_To-do item_:
Beginning with the first line below, please restate each line exactly, down to and including the line containing "otworzymy się na".

(Dataset entries)
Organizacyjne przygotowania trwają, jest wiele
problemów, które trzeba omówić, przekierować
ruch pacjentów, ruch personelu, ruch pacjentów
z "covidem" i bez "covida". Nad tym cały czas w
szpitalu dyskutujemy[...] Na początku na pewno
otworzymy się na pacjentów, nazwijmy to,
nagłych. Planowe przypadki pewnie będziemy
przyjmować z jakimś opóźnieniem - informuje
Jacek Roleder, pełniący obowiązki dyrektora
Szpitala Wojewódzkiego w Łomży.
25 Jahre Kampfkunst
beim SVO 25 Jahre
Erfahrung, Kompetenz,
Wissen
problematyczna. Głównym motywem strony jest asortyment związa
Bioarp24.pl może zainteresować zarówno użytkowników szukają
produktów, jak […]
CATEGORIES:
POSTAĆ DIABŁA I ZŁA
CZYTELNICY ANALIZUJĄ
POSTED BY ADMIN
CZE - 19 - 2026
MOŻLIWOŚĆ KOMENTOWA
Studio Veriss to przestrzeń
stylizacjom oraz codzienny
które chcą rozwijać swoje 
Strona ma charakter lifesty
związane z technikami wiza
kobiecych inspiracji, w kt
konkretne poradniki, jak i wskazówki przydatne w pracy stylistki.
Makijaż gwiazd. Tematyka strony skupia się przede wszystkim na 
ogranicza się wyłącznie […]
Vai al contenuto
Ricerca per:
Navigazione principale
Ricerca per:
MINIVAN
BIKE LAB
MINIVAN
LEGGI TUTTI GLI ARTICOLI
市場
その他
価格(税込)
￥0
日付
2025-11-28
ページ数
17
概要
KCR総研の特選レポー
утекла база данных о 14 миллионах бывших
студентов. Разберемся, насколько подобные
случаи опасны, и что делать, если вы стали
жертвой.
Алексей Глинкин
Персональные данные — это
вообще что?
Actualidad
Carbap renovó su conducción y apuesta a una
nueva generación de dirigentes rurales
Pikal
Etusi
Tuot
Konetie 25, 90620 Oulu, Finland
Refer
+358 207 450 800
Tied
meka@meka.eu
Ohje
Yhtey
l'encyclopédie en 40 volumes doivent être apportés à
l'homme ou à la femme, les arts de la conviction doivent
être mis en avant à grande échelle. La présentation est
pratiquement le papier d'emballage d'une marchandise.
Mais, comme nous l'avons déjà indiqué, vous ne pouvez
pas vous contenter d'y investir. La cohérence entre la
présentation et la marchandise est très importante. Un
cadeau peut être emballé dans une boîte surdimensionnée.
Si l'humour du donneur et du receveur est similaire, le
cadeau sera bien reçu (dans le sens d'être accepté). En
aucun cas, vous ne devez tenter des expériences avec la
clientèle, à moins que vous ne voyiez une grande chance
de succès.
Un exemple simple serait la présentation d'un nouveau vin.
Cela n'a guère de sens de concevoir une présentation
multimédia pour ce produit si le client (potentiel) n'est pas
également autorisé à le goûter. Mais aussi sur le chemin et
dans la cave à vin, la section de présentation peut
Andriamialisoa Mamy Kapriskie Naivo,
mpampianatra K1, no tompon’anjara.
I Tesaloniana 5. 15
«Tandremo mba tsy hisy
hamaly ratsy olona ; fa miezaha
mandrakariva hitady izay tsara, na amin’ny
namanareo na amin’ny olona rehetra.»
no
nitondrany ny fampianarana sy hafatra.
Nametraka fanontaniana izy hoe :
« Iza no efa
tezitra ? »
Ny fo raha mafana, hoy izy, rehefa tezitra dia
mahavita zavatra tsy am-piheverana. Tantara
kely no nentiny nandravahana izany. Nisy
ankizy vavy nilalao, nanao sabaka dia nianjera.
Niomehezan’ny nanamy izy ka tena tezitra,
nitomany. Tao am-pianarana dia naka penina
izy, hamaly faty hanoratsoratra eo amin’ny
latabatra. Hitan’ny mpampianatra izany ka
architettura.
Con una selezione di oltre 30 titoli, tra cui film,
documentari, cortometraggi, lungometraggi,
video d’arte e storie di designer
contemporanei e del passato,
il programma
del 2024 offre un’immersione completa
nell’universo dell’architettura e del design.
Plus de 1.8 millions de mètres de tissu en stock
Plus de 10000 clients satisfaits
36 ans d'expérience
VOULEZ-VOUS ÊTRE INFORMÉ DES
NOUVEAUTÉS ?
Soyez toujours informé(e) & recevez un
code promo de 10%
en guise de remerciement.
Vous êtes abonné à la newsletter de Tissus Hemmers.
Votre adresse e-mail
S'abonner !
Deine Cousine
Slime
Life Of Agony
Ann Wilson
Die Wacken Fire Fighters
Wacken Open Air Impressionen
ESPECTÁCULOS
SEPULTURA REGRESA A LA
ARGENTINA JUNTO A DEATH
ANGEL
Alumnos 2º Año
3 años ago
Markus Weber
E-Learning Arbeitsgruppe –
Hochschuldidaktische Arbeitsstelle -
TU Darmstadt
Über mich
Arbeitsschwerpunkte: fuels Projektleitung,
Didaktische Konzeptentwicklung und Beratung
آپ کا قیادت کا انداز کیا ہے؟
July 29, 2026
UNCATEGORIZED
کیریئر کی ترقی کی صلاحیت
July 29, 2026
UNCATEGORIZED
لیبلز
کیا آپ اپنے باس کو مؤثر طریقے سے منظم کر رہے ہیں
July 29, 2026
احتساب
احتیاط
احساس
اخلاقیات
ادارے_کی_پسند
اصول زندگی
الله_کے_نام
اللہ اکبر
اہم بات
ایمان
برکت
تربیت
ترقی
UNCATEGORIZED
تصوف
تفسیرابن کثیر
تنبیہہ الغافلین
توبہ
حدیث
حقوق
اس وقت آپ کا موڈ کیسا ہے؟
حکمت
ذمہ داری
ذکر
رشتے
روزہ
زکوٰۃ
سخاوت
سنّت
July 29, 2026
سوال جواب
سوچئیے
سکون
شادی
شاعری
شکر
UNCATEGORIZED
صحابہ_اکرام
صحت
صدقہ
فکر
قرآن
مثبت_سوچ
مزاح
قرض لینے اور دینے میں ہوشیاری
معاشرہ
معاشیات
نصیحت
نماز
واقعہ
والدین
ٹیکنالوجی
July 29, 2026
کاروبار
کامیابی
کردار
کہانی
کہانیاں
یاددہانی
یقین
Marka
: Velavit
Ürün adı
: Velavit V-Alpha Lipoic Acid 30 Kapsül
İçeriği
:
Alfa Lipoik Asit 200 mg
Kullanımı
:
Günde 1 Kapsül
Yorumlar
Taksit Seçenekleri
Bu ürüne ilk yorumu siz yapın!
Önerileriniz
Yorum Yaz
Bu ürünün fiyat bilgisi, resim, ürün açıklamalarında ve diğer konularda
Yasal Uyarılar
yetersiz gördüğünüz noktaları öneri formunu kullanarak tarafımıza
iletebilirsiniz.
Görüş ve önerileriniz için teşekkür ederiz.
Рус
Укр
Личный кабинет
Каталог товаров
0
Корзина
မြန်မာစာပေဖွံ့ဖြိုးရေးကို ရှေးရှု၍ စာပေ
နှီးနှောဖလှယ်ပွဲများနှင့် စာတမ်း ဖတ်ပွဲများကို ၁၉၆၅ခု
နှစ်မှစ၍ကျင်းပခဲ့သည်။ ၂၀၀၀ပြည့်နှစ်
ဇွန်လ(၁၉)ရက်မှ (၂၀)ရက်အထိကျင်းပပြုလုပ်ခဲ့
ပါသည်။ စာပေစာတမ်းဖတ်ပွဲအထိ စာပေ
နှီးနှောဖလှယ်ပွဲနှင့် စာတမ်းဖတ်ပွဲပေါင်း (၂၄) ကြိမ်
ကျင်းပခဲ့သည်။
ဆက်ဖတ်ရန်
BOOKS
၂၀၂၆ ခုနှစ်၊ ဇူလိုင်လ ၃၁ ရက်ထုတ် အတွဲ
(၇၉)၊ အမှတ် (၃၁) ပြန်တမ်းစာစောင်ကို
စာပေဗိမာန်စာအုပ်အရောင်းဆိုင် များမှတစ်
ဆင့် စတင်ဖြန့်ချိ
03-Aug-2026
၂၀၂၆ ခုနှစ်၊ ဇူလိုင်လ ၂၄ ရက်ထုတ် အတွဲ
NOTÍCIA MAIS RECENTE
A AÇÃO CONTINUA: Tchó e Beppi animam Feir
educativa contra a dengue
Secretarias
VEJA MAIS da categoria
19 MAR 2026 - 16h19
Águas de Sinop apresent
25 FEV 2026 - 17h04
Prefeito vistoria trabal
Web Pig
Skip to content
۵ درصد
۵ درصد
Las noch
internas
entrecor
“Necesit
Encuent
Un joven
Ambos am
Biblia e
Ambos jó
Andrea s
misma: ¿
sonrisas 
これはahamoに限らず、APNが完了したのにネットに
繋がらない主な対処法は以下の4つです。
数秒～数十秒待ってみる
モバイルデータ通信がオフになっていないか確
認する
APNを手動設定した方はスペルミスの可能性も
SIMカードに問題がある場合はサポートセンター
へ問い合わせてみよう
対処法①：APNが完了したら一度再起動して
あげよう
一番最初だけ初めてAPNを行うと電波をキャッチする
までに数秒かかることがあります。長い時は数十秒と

_Answer box_:
Organizacyjne przygotowania trwają, jest wiele
problemów, które trzeba omówić, przekierować
ruch pacjentów, ruch personelu, ruch pacjentów
z "covidem" i bez "covida". Nad tym cały czas w
szpitalu dyskutujemy[...] Na początku na pewno
otworzymy się na pacjentów, nazwijmy to,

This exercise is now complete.